#### [Exercises]
[1] Translate this sentence from the article on New Zealand game earnings into Spanish: "Gaming is now firmly established as one of the core sectors of New Zealand’s creative economy."
[2] From the article on New Zealand game earnings, print the passage starting with "The 86 per cent" and going on through "chairperson Stephen Knightly.".

#### [Text]
BEGIN

The earnings from locally-developed games grew a whopping 86 per cent during the past year, an independent survey of New Zealand Game Developers Association members has found.

The survey – which is based on Statistics New Zealand's Screen Industry Survey – canvassed 33 studios who between them released 55 commercial video games in the 2013 financial year.

The 86 per cent rise took annual earnings to NZ$36.3 million dollars, the majority of which (NZ$31.4m) came from exports of smartphone and online games.

“The investments in skills and jobs reported in previous years’ surveys is now paying off in real profits and international recognition,” said NZ Game Developers Association chairperson Stephen Knightly.

“Gaming is now firmly established as one of the core sectors of New Zealand’s creative economy. New Zealand studios are demonstrating sustainable growth and winning huge audiences globally in a highly competitive market.”

Only a small percentage (16 per cent) of those earnings was from contract work – the rest came from original IP, said Knightly.

"The success of New Zealand’s games industry continues to come from digital distribution via app stores and websites and the fact that we develop and own our ideas,” he said.

END

#### [Records provided]
BEGIN

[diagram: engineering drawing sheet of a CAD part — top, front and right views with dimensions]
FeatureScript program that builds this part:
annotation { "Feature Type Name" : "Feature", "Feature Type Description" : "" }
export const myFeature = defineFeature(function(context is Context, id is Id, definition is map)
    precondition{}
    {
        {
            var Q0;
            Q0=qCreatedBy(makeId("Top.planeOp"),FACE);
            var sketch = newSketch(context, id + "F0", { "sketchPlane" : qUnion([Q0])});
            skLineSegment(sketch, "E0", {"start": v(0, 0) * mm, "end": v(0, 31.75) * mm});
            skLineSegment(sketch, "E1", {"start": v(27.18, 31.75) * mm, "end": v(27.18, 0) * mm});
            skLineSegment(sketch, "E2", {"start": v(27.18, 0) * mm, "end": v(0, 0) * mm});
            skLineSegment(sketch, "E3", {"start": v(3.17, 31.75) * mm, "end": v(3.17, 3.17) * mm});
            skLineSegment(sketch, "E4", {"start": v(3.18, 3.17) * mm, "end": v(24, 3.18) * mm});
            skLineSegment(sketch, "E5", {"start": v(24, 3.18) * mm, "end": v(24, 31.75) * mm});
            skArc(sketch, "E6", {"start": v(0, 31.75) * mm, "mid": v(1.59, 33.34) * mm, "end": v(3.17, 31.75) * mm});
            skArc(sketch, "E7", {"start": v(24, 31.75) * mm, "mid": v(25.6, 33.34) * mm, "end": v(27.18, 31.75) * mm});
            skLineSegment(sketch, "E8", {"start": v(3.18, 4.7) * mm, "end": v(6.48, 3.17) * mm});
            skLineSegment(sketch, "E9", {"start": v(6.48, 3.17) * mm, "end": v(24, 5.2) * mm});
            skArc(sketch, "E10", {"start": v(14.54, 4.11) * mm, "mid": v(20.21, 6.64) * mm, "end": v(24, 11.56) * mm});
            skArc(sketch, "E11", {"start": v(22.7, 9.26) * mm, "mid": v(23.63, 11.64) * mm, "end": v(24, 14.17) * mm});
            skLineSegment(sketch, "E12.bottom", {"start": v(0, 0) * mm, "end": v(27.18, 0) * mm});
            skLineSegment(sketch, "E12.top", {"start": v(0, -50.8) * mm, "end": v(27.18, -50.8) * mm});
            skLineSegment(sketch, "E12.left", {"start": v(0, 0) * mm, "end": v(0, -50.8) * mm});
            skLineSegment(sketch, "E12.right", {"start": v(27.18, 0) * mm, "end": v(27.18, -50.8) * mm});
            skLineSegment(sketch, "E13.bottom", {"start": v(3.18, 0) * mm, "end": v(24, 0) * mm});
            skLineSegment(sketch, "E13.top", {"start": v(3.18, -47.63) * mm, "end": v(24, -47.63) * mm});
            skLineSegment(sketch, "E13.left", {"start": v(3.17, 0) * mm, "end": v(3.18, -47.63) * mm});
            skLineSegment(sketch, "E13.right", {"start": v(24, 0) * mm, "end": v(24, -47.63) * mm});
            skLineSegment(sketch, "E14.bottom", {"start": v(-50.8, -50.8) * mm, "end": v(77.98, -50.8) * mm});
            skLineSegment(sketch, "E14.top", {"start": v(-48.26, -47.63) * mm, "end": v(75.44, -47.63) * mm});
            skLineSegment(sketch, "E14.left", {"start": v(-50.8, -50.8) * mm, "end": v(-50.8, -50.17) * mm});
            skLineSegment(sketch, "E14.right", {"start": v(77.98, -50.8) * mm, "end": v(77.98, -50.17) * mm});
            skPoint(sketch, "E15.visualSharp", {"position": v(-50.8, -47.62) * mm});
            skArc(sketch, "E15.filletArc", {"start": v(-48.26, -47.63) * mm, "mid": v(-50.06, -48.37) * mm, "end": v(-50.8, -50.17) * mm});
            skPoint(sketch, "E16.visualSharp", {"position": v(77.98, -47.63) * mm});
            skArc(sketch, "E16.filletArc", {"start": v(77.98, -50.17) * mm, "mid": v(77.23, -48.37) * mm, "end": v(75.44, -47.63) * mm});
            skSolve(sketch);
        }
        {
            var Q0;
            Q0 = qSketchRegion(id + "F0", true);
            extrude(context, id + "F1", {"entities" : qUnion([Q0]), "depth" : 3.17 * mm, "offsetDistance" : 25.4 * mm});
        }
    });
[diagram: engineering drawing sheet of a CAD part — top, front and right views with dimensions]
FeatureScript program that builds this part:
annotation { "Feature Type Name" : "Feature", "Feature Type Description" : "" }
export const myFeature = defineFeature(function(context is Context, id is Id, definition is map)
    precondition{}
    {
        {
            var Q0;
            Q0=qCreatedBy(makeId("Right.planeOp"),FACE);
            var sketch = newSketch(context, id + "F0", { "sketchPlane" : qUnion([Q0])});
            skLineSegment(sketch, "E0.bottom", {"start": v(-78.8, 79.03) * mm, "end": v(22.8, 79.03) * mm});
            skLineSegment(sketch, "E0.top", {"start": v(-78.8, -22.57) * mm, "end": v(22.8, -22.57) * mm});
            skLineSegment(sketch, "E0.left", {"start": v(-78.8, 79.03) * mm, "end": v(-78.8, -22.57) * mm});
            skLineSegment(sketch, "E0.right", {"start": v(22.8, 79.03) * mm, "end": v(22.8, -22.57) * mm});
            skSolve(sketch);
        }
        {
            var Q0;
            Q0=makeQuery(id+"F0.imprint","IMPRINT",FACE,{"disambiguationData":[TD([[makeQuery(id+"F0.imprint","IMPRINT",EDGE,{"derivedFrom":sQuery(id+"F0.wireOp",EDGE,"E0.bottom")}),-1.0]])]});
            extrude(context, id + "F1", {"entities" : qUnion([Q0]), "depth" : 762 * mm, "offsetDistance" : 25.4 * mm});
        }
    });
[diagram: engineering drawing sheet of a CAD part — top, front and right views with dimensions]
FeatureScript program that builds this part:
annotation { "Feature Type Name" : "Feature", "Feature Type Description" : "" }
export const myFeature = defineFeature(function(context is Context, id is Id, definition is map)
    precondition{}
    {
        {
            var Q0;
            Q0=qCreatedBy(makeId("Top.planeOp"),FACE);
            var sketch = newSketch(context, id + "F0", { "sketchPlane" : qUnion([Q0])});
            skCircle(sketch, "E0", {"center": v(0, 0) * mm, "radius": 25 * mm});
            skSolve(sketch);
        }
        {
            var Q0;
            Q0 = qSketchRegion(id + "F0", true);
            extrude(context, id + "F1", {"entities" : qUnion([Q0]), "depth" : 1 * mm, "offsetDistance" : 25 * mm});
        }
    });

END

#### [Answers given]
[1] Los videojuegos están ahora firmemente establecidos como uno de los sectores centrales de la economía creativa de Nueva Zelanda.

[2]
The 86 per cent rise took annual earnings to NZ$36.3 million dollars, the majority of which (NZ$31.4m) came from exports of smartphone and online games.

“The investments in skills and jobs reported in previous years’ surveys is now paying off in real profits and international recognition,” said NZ Game Developers Association chairperson Stephen Knightly.